Children Can Be Peer Pressured By Robots, Study Says


A new study published in Science Robotics has offered a glimpse into the interaction of children and robots, and it’s a bit disturbing. It seems our future overlords are able to peer pressure children into agreeing with them, even when the robot is obviously wrong. As the Washington Post reports, this has troubling implications in an age where robotics are finding their way more and more into our everyday lives, including interacting with children.

“There is this phenomenon known as ‘automation bias’ that we find throughout our studies. People tend to believe these machines know more than they do, have greater awareness than they actually do. They imbue them with all these amazing and fanciful properties,” said Alan Wagner, an aerospace engineer at Pennsylvania State University. “It’s a little bit scary.”

In the experiment, two groups of children were asked to do a task. One group did the task on their own. The second group was joined by three robots who would offer wrong answers to the puzzle both children and robots were working on. The influence of the robots seemed to cause a poor performance in the second group, and three-quarters of their wrong answers were the same wrong answers provided by the robots.
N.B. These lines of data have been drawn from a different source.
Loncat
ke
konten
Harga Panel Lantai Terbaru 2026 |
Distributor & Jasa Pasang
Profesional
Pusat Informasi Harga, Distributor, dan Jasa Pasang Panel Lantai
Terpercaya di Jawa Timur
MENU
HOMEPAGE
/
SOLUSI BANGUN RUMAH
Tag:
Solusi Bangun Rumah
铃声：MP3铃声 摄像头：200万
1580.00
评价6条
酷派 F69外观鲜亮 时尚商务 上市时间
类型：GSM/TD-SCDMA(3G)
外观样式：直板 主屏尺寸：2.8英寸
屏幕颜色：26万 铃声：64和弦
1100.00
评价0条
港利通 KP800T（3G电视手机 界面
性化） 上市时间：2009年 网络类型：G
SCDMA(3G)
“Children are the most vulnerable, but we’re all vulnerable,” said Sherry Turkle, professor at the Massachusetts Institute of Technology. “The conversation we need to have is just how wrongheaded the direction [is that] we are pursuing. I’m really for robots that do good things, but it should not be hard to determine there are areas where robots really can do us some harm. This is not a good idea, to get children used to the idea that robots are experts and companions.”
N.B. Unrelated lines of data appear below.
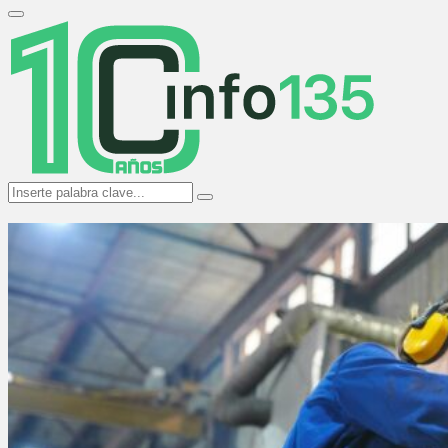
Search
for:
Primary
Menu
Search
Search
for:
Professor Turkle was not a part of the experiments. Anna-Lisa Vollmer, a researcher at Bielefeld University in Germany, was part of the experiment and says part of children’s vulnerability to robot peer pressure might be derived from their ability to apply suspension of disbelief better than adults. In the study, adults fared better than the child group, more often caving to peer pressure from other adults instead of the robots. But that does not make adults totally immune to the robotic groupthink.

“Implicitly, if the robots all started going toward the exit in the theater, a bunch of humans would follow them without thinking about it,” Joanna Bryson, a computer scientist at the University of Bath, said about the real possibility of adults being convinced by the actions of a robot, not its words. She would like to see the study repeated with taller, more adult-like robots interacting with the adult group.